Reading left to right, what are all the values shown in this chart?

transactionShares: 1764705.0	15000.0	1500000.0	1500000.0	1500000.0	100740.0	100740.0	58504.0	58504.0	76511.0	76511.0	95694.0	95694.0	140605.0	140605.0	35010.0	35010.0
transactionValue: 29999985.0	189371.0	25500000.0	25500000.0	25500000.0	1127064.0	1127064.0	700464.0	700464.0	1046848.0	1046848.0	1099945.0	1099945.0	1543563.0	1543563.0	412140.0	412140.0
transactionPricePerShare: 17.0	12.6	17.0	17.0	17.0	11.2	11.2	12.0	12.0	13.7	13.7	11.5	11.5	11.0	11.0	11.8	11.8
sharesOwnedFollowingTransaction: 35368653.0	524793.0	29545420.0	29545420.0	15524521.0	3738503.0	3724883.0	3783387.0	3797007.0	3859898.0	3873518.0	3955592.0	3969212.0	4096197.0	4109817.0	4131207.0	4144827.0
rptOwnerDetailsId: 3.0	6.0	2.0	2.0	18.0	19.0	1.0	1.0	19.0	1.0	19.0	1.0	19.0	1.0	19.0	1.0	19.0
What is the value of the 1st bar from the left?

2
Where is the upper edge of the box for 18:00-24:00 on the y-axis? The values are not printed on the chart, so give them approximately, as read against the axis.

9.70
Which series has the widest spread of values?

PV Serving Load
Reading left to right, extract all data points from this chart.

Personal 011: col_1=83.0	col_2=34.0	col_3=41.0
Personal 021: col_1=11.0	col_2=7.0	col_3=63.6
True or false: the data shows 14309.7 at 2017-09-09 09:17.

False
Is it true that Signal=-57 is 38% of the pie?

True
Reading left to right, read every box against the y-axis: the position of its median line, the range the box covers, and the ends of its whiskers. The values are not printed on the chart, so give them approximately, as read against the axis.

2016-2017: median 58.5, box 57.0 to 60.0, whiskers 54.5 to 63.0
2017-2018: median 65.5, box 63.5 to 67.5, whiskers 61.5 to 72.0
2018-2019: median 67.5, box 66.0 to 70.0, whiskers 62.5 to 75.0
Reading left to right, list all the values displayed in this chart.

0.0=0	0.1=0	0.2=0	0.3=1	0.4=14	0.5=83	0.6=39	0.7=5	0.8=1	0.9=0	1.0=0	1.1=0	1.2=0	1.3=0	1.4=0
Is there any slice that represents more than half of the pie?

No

________________

• Directions:
Rewrite the listing above with "Reading left to right" replaced by "Going from left to right" at every occurrence, leaving all other text unchanged.

• Solution to this problem:
Going from left to right, what are all the values shown in this chart?

transactionShares: 1764705.0	15000.0	1500000.0	1500000.0	1500000.0	100740.0	100740.0	58504.0	58504.0	76511.0	76511.0	95694.0	95694.0	140605.0	140605.0	35010.0	35010.0
transactionValue: 29999985.0	189371.0	25500000.0	25500000.0	25500000.0	1127064.0	1127064.0	700464.0	700464.0	1046848.0	1046848.0	1099945.0	1099945.0	1543563.0	1543563.0	412140.0	412140.0
transactionPricePerShare: 17.0	12.6	17.0	17.0	17.0	11.2	11.2	12.0	12.0	13.7	13.7	11.5	11.5	11.0	11.0	11.8	11.8
sharesOwnedFollowingTransaction: 35368653.0	524793.0	29545420.0	29545420.0	15524521.0	3738503.0	3724883.0	3783387.0	3797007.0	3859898.0	3873518.0	3955592.0	3969212.0	4096197.0	4109817.0	4131207.0	4144827.0
rptOwnerDetailsId: 3.0	6.0	2.0	2.0	18.0	19.0	1.0	1.0	19.0	1.0	19.0	1.0	19.0	1.0	19.0	1.0	19.0
What is the value of the 1st bar from the left?

2
Where is the upper edge of the box for 18:00-24:00 on the y-axis? The values are not printed on the chart, so give them approximately, as read against the axis.

9.70
Which series has the widest spread of values?

PV Serving Load
Going from left to right, extract all data points from this chart.

Personal 011: col_1=83.0	col_2=34.0	col_3=41.0
Personal 021: col_1=11.0	col_2=7.0	col_3=63.6
True or false: the data shows 14309.7 at 2017-09-09 09:17.

False
Is it true that Signal=-57 is 38% of the pie?

True
Going from left to right, read every box against the y-axis: the position of its median line, the range the box covers, and the ends of its whiskers. The values are not printed on the chart, so give them approximately, as read against the axis.

2016-2017: median 58.5, box 57.0 to 60.0, whiskers 54.5 to 63.0
2017-2018: median 65.5, box 63.5 to 67.5, whiskers 61.5 to 72.0
2018-2019: median 67.5, box 66.0 to 70.0, whiskers 62.5 to 75.0
Going from left to right, list all the values displayed in this chart.

0.0=0	0.1=0	0.2=0	0.3=1	0.4=14	0.5=83	0.6=39	0.7=5	0.8=1	0.9=0	1.0=0	1.1=0	1.2=0	1.3=0	1.4=0
Is there any slice that represents more than half of the pie?

No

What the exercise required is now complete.